>>>

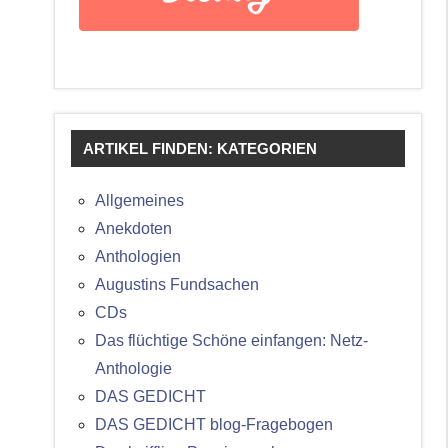
ARTIKEL FINDEN: KATEGORIEN
Allgemeines
Anekdoten
Anthologien
Augustins Fundsachen
CDs
Das flüchtige Schöne einfangen: Netz-
Anthologie
DAS GEDICHT
DAS GEDICHT blog-Fragebogen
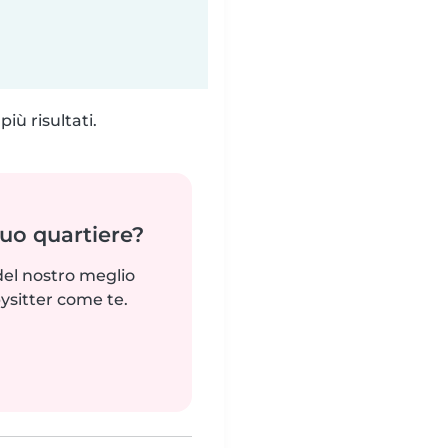
iù risultati.
tuo quartiere?
del nostro meglio
ysitter come te.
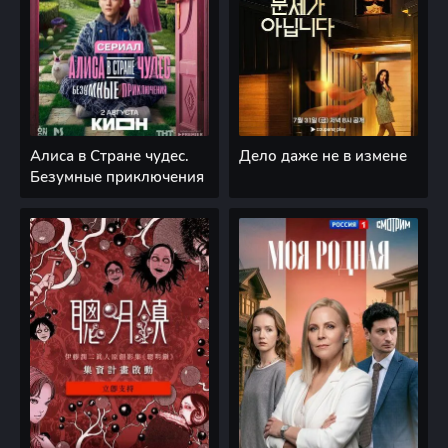
Алиса в Стране чудес.
Дело даже не в измене
Безумные приключения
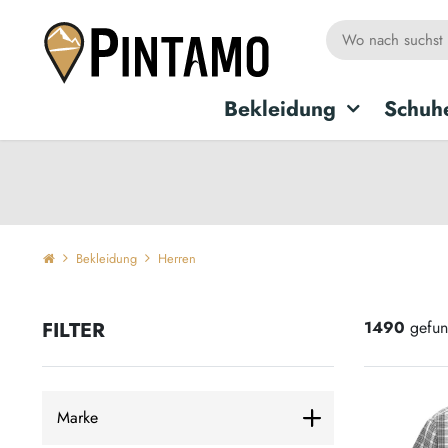
Bekleidung
Schuh
Bekleidung
Herren
FILTER
1490
gefun
Marke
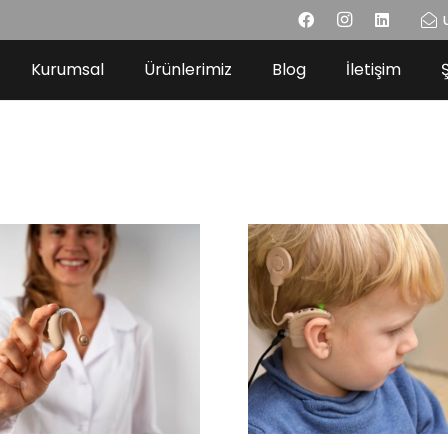
Kurumsal
Ürünlerimiz
Blog
İletişim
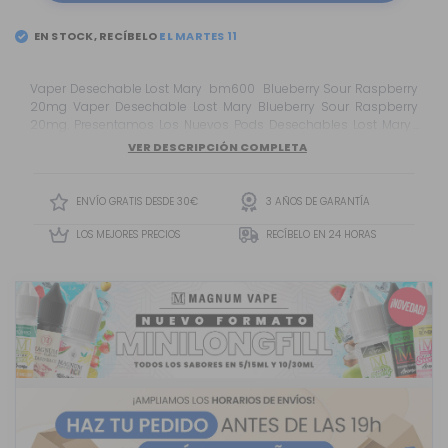
EN STOCK, RECÍBELO
Vaper Desechable Lost Mary bm600 Blueberry Sour Raspberry
20mg Vaper Desechable Lost Mary Blueberry Sour Raspberry
20mg. Presentamos Los Nuevos Pods Desechables Lost Mary ,
Fabricados Por Elf Bar. Una De Las Mejores Marcas Actuales En El
VER DESCRIPCIÓN COMPLETA
Marcado De Los Cigarrillos Electrónicos Desechables.
ENVÍO GRATIS DESDE 30€
3 AÑOS DE GARANTÍA
LOS MEJORES PRECIOS
RECÍBELO EN 24 HORAS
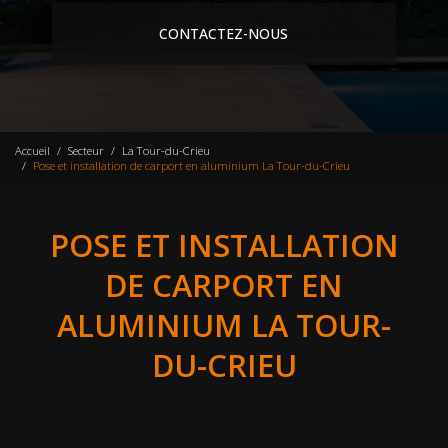
CONTACTEZ-NOUS
Accueil
Secteur
La Tour-du-Crieu
Pose et installation de carport en aluminium La Tour-du-Crieu
POSE ET INSTALLATION
DE CARPORT EN
ALUMINIUM LA TOUR-
DU-CRIEU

<<<

> Exercise details: If a line in the data above contains the string "Vaper", count it; then state only the total.

> Reply: 2